§ **Instructions to follow**: Filter the listing and keep only the lines with the word "root".

━━━━━━━━━━━━━━━━━━━━

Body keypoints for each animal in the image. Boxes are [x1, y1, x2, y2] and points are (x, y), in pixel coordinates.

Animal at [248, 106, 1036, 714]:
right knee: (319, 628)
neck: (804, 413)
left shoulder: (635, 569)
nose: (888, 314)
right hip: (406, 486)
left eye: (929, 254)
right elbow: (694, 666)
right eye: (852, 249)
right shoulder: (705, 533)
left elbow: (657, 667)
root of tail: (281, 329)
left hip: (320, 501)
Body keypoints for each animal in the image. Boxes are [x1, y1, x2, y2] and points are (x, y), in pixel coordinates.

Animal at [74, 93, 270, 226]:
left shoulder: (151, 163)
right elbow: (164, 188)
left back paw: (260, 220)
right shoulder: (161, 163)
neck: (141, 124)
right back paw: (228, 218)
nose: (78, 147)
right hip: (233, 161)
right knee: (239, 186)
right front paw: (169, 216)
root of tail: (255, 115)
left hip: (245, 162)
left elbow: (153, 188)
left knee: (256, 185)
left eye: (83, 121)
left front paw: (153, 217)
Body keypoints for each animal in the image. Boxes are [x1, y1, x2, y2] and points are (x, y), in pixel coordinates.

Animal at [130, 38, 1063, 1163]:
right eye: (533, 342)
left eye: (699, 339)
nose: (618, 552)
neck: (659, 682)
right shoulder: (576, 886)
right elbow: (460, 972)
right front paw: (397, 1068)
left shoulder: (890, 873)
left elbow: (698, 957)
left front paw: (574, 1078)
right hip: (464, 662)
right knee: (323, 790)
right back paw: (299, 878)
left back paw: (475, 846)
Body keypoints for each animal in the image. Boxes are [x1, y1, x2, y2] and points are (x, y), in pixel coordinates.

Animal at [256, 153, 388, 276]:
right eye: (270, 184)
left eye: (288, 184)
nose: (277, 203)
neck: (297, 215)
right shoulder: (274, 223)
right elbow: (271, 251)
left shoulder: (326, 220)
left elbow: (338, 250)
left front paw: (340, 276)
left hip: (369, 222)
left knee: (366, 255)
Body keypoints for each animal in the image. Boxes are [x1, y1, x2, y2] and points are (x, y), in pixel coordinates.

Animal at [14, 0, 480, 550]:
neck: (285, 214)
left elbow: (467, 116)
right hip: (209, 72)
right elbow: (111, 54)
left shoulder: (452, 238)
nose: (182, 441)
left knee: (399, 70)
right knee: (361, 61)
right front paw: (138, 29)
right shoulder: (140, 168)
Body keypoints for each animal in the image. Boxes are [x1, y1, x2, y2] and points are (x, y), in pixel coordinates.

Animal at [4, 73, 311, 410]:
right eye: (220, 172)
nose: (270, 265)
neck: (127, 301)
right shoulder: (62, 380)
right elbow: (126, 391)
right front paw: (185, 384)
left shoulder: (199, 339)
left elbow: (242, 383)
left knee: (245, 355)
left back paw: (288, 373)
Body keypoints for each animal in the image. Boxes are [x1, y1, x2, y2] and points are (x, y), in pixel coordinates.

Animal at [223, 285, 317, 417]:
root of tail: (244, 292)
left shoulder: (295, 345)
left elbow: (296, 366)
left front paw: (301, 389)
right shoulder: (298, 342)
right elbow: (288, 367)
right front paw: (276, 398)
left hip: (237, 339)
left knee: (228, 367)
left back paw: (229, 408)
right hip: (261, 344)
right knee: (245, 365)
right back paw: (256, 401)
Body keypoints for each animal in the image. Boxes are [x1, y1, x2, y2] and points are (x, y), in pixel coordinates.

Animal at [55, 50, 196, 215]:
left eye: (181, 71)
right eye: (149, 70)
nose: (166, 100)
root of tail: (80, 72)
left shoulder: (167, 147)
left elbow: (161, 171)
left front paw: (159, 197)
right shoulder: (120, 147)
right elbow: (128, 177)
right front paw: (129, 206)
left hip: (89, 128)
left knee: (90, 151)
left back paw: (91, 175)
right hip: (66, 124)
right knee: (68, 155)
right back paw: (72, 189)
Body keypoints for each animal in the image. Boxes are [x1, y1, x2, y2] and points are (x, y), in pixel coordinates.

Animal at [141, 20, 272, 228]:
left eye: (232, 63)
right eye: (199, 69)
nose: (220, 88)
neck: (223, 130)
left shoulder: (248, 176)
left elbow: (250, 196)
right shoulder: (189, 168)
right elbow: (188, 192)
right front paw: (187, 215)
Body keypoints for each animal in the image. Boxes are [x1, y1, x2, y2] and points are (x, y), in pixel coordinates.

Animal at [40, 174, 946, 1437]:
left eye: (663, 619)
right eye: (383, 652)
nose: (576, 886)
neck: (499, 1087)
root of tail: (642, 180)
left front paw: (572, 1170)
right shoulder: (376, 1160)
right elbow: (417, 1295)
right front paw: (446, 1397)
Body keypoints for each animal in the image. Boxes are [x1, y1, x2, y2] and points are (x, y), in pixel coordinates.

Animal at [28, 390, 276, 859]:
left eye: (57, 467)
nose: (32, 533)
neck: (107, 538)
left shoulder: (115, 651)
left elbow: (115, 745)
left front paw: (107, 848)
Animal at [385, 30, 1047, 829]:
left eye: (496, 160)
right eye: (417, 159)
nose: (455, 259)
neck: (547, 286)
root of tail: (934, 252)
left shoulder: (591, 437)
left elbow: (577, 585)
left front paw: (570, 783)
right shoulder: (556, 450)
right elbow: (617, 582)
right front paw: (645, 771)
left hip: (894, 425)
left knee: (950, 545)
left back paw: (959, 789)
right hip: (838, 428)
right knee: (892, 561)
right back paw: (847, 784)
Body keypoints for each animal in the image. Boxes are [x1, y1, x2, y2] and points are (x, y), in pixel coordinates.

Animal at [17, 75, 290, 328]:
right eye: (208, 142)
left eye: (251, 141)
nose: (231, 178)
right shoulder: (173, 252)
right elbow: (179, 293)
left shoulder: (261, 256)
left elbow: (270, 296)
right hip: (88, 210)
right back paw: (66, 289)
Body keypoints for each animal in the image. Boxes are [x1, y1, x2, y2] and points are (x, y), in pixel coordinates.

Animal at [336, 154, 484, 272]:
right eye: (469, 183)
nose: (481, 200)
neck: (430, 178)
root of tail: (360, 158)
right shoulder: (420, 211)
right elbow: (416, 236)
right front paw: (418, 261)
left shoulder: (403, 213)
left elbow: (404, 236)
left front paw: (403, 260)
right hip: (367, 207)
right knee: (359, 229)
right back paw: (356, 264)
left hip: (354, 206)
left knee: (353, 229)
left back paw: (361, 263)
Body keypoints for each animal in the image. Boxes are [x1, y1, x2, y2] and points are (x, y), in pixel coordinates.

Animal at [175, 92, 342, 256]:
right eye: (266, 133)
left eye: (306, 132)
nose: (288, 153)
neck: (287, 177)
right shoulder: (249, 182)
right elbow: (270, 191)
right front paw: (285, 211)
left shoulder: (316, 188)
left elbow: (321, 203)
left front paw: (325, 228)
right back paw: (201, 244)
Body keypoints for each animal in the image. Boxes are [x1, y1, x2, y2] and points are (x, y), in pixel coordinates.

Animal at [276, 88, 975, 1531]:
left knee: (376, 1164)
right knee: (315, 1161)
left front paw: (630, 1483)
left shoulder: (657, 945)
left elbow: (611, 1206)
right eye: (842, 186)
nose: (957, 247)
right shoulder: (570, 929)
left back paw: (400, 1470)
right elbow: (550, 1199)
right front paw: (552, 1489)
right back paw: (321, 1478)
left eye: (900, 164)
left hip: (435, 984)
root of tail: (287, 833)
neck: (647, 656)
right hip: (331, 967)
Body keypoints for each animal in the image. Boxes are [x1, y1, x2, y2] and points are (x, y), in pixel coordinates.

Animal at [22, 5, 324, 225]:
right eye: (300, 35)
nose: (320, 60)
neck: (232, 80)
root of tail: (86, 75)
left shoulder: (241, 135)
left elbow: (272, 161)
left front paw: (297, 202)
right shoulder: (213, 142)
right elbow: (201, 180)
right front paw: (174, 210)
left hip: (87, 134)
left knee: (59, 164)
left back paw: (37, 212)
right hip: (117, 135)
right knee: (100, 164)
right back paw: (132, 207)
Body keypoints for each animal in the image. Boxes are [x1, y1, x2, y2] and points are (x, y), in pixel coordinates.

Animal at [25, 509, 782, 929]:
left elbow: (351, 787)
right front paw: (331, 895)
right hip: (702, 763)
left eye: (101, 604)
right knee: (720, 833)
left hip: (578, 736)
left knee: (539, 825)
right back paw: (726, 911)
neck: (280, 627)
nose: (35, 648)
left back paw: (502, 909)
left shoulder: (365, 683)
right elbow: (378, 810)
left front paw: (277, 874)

━━━━━━━━━━━━━━━━━━━━

§ **Expected output**:
root of tail: (281, 329)
root of tail: (255, 115)
root of tail: (244, 292)
root of tail: (80, 72)
root of tail: (642, 180)
root of tail: (934, 252)
root of tail: (360, 158)
root of tail: (287, 833)
root of tail: (86, 75)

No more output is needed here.